Country | 2019/20 | 2023/24 | Cash change - 19/20 to 23/24 | Real change - 19/20 to 23/24 |
---|---|---|---|---|
Netherlands | 4,984 | 3,803 | -24% | -36% |
Germany | 2,165 | 1,131 | -48% | -56% |
Sweden | 195 | 842 | 332% | 263% |
Poland | 172 | 541 | 215% | 165% |
Finland | 28 | 463 | 1,553% | 1,290% |
France | 258 | 189 | -27% | -38% |
Lithuania | 24 | 155 | 547% | 444% |
Belgium | 145 | 144 | -1% | -17% |
Spain | 185 | 116 | -37% | -47% |
The value of total gas exports remained relativity consistent between 2016/17 to 2020/21, on average £472 million. However, the value of exports increased from £541 million to £2.4 billion between 2020/21 and 2021/22, then increased to £3 billion in 2022/23 before reducing again in 2023/24. This means between 2020/21 and 2022/23 the total value of exports increased by 461%. The mass of gas exports peaked in 2022/23 having increased by 108% from 2016/17.

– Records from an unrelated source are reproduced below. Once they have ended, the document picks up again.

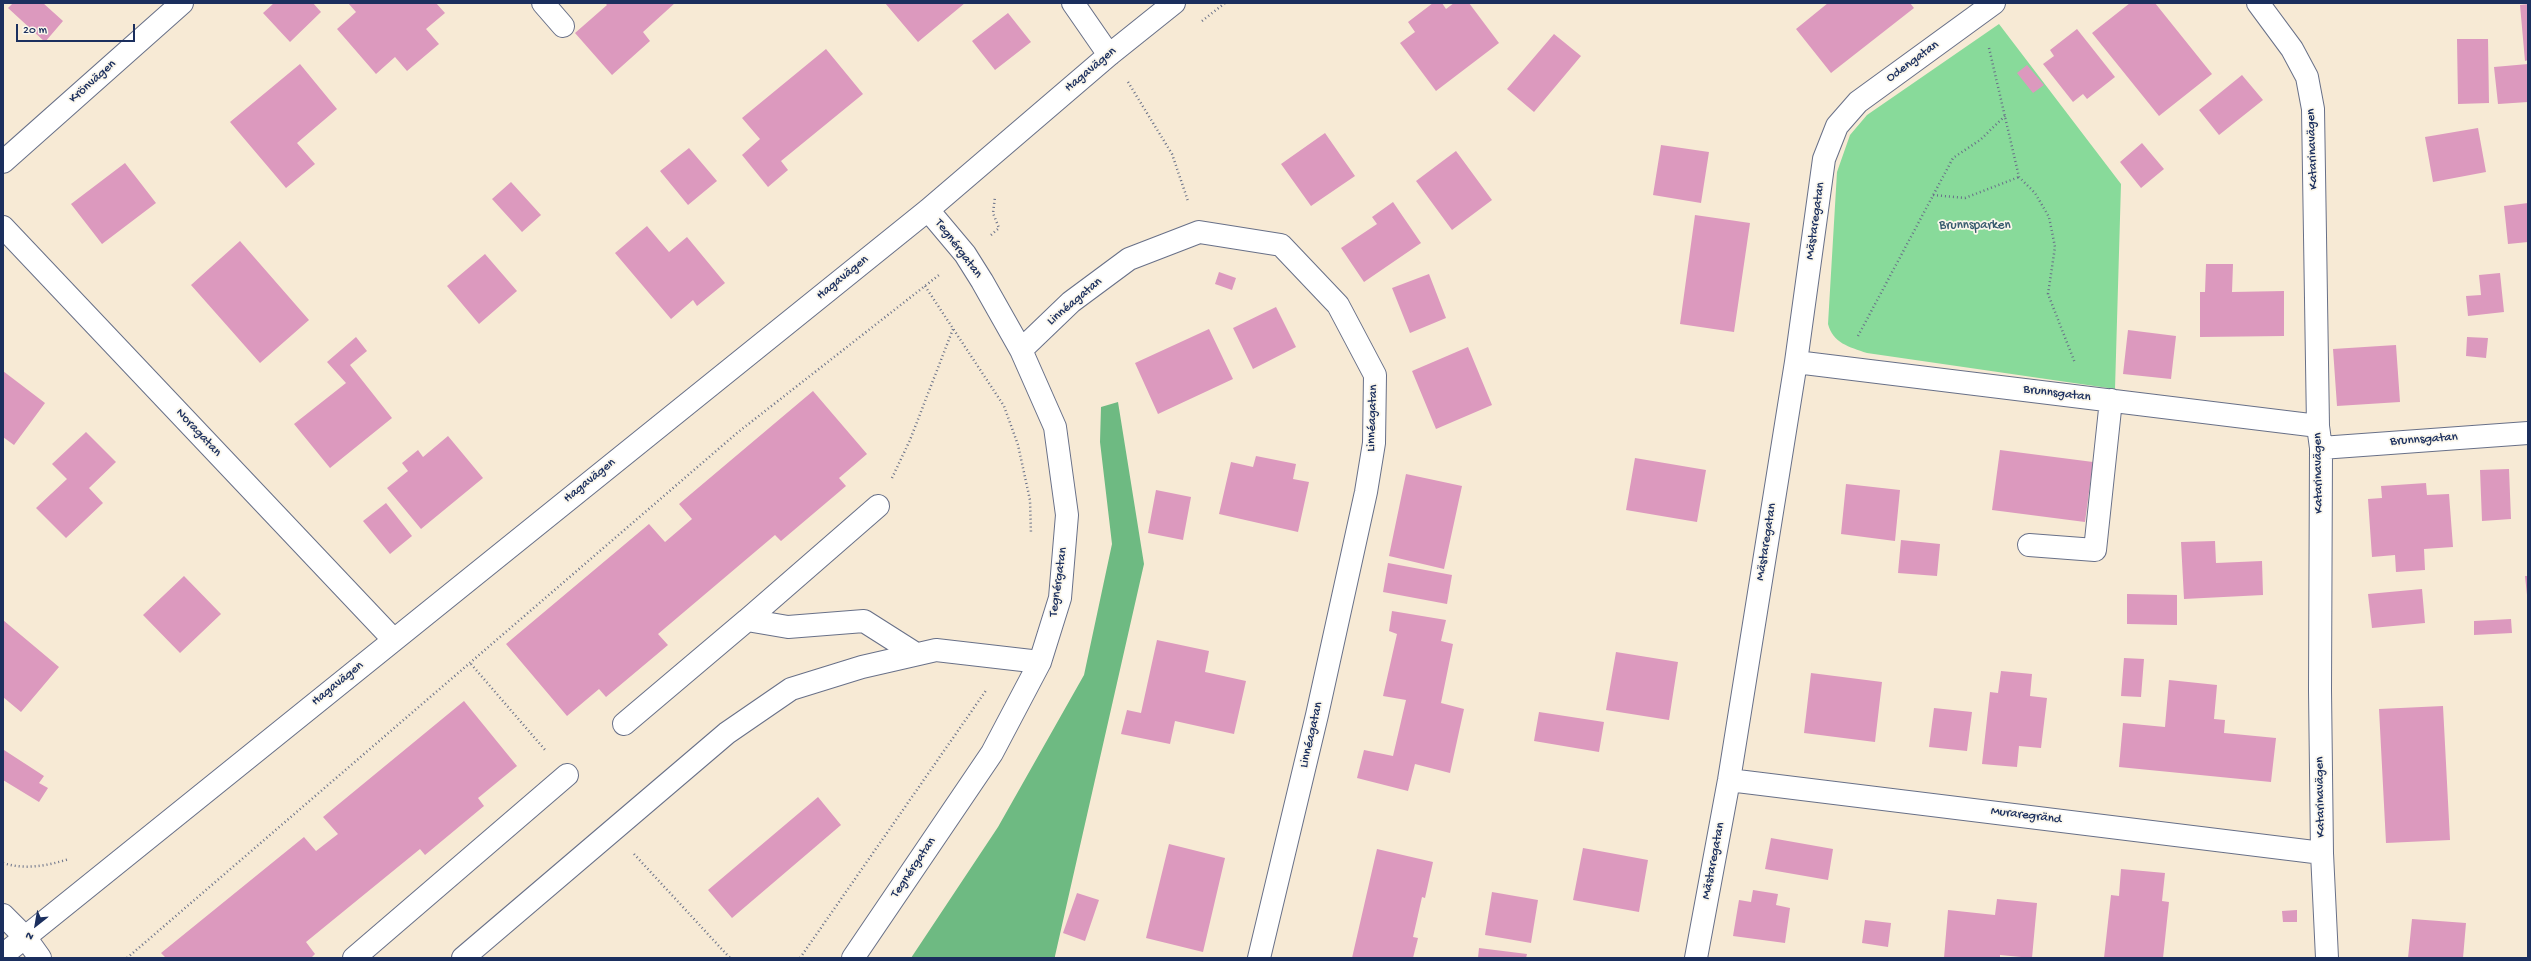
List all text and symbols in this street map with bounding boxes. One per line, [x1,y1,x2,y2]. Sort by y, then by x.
scale bar [18,16,137,42]
text: 20 m [23,24,47,38]
street label: Odengatan [1883,38,1943,86]
street label: Hagavägen [1062,44,1120,96]
street label: Krönvägen [66,57,120,107]
street label: Katarinavägen [2304,108,2322,190]
street label: Mästaregatan [1803,181,1829,261]
street label: Tegnérgatan [931,216,985,282]
park label: Brunnsparken [1939,218,2011,234]
street label: Hagavägen [814,252,872,304]
street label: Linnéagatan [1044,274,1106,330]
street label: Brunnsgatan [2022,382,2092,406]
street label: Linnéagatan [1364,384,1382,452]
street label: Noragatan [172,406,224,460]
street label: Brunnsgatan [2390,430,2458,450]
street label: Katarinavägen [2310,432,2328,514]
street label: Hagavägen [561,455,619,507]
street label: Mästaregatan [1753,502,1781,582]
street label: Tegnérgatan [1046,546,1072,618]
street label: Hagavägen [309,658,367,710]
street label: Linnéagatan [1297,701,1327,769]
street label: Katarinavägen [2312,756,2330,838]
street label: Muraregränd [1990,804,2062,828]
street label: Mästaregatan [1699,821,1729,901]
street label: Tegnérgatan [888,835,940,901]
north arrow [16,905,56,945]
text: N [24,928,36,942]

The vast majority of gas exports go to the EU, both value and mass., with 99% of the value of exports going to the EU. Ireland in the main export destination for Scottish gas exports, accounting 90% of the value of all exports. This unsurprisingly is due to the infrastructure in place such as the UK-Ireland Interconnector Gas Pipeline which runs from Moffat to Loughshinny, Ireland.
The Netherlands, Belgium, France, and Germany account for 9% of the value of total exports. Similar to Ireland these countries have seen a spike in their export values post pandemic. Sweden has also seen a significant increase from pre-pandemic levels, increasing from £1 million to £5 million 2019/20 and 2023/24. These increased were likely linked to cold winters and the war in Ukraine. The factors driving demand for gas in Europe before the Russian invasion of Ukraine were discussed in a SPICe blog1.
Outside of the EU Norway had the highest value of exports in 2023/24. From 2018/19 onward exports to Norway have been at or around £14 million. Since 2017/18 exports to Morocco have fallen from £29 million to £1 million.